A las diez y media salimos hacia Santa María. El sol brillaba fieramente y el jardín apenas estaba mojado. Sólo una charca, en la que picoteaban unos pájaros, denunciaba la tormenta de la noche. La abuela señalaba con su bastón los arbustos y las flores, comentándolos con tía Emilia. Llevaban las dos mantillas de blonda, y la abuela el collar de perlas de dos vueltas. La tía Emilia vestía un traje chaqueta, de brillante seda negra, que acentuaba la anchura de sus caderas. La abuela, mirando a Borja, dijo:
– Es lástima que los muchachos crezcan.
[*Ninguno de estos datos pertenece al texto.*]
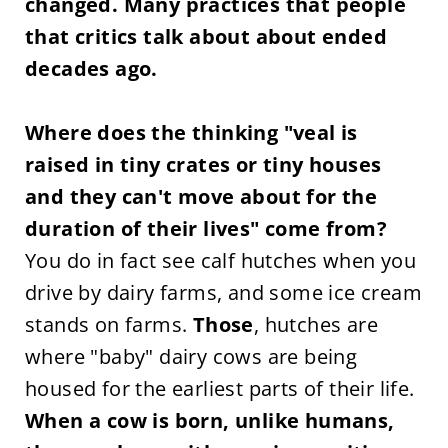
changed. Many practices that people
that critics talk about about ended
decades ago.
Where does the thinking "veal is
raised in tiny crates or tiny houses
and they can't move about for the
duration of their lives" come from?
You do in fact see calf hutches when you
drive by dairy farms, and some ice cream
stands on farms.
Those
, hutches are
where "baby" dairy cows are being
housed for the earliest parts of their life.
When a cow is born, unlike humans,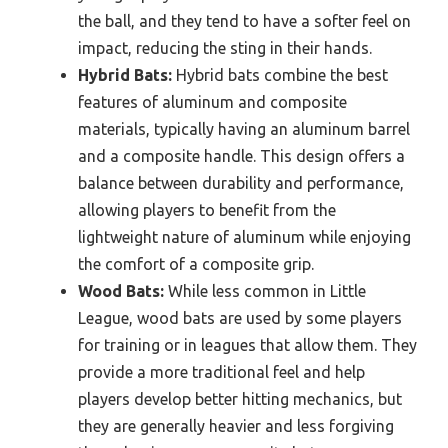
the ball, and they tend to have a softer feel on
impact, reducing the sting in their hands.
Hybrid Bats:
Hybrid bats combine the best
features of aluminum and composite
materials, typically having an aluminum barrel
and a composite handle. This design offers a
balance between durability and performance,
allowing players to benefit from the
lightweight nature of aluminum while enjoying
the comfort of a composite grip.
Wood Bats:
While less common in Little
League, wood bats are used by some players
for training or in leagues that allow them. They
provide a more traditional feel and help
players develop better hitting mechanics, but
they are generally heavier and less forgiving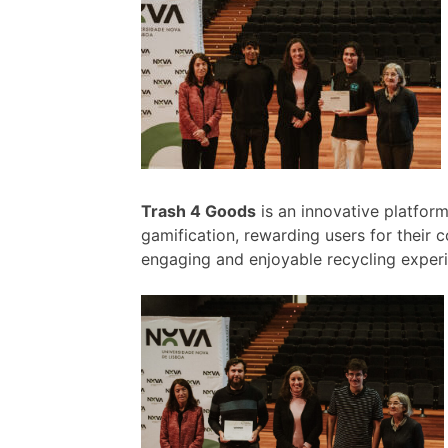
Trash 4 Goods
is an innovative platfor
gamification, rewarding users for their 
engaging and enjoyable recycling exper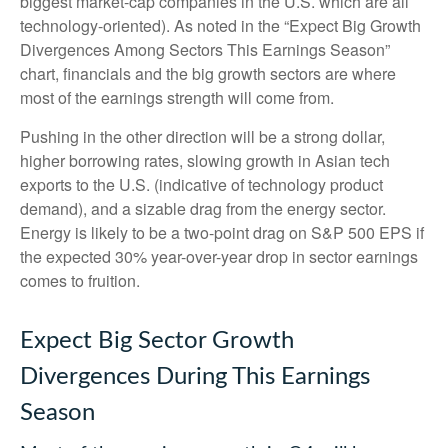
biggest market-cap companies in the U.S. which are all
technology-oriented). As noted in the “Expect Big Growth
Divergences Among Sectors This Earnings Season”
chart, financials and the big growth sectors are where
most of the earnings strength will come from.
Pushing in the other direction will be a strong dollar,
higher borrowing rates, slowing growth in Asian tech
exports to the U.S. (indicative of technology product
demand), and a sizable drag from the energy sector.
Energy is likely to be a two-point drag on S&P 500 EPS if
the expected 30% year-over-year drop in sector earnings
comes to fruition.
Expect Big Sector Growth
Divergences During This Earnings
Season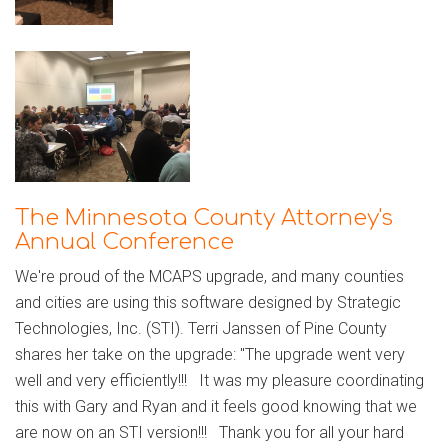
The Minnesota County Attorney's
Annual Conference
We're proud of the MCAPS upgrade, and many counties
and cities are using this software designed by Strategic
Technologies, Inc. (STI). Terri Janssen of Pine County
shares her take on the upgrade: "The upgrade went very
well and very efficiently!!! It was my pleasure coordinating
this with Gary and Ryan and it feels good knowing that we
are now on an STI version!!! Thank you for all your hard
A esta edad no se visten ni de hombres ni de niños. ¡Nada se puede comparar a las marineras! ¿Verdad, Emilia? ¿Te acuerdas de Borja, que encanto con su marinerita blanca? ¡Parece que fue ayer!
Sonreí de reojo a Borja, y él dedicó a su abuela una de sus miradas más dulces, mientras decía entre dientes: "Tú, dentro de tu corsé, atrapada como una ballena".
El jardín estaba muy descuidado, y la abuela se lamentaba de ello.
– Pero -dijo- corren malos tiempos para ocuparse de estas cosas. Vivimos días de recogimiento y austeridad.
La verja estaba abierta y Es Ton, con el sombrero de paja en la mano, nos miraba. Tenía un ojo tapado por una nube y le faltaban dos dientes. Mirándole me acordé: "Ella me defendería, ella me defendería". La abuela pasó solemnemente ante él, haciendo crujir el suelo. Tenía los pies inverosímilmente pequeños pero sus huellas se marcaban en la tierra, aún blanda por la lluvia. El sol hacía brillar las hojas de la higuera. Me acerqué hacia ella, despacio, fijos los ojos en su copa. (Sí, allí estaba el gallo, quieto y blanco.) La higuera aún húmeda, con racimos diminutos de gotas, brillaba en el envés de sus hojas más escondidas. Sentí sobre mí la sombra amarilla de la casa. En aquel momento la sombra de oro entraba en la higuera y la conservaba fresca. Y allí estaba el misterioso gallo escapado de Son Major, blanco y reluciente. Sus ojos coléricos, levantados sobre las ramas, nos miraban desafiadoramente. La abuela llamó:
– ¡Matia! ¡Matia!
Me volví despacio. Me invadía una sensación rara de deslumbramiento, de miedo. La abuela se volvía hacia mí, como una mole redonda y negra, como una piedra a punto de rodar.
– ¡Matia, Matia!
Siguió llamando, o a mí me lo parecía: no podía saberlo. El sol, muy cerca de mí, levantaba un fuego extraño del árbol, de las hojas, de las redondas pupilas del gallo. Alcé los ojos y el cielo no era rojo, como parecía, sino, más bien como un techo de hojalata mojado por la lluvia.
– ¡Matia!
La abuela me miraba con sus ojos bordeados de humo, bajo la onda blanca que resplandecía al sol. (Antonia decía: "Qué hermoso cabello tiene la señora".) En aquel momento, Antonia (con su velo casi tapándole los ojos y la peca, como una araña, encima del labio) decía:
– No se encuentra bien. Ya la vi pálida anoche. No está bien esta niña.
El Chino se me acercó. En los cristales verdes de sus gafas el sol se hacía pequeño:
– Señorita Matia, se lo ruego. Su señora abuela le aguarda. El Te Deum está anunciado para las once.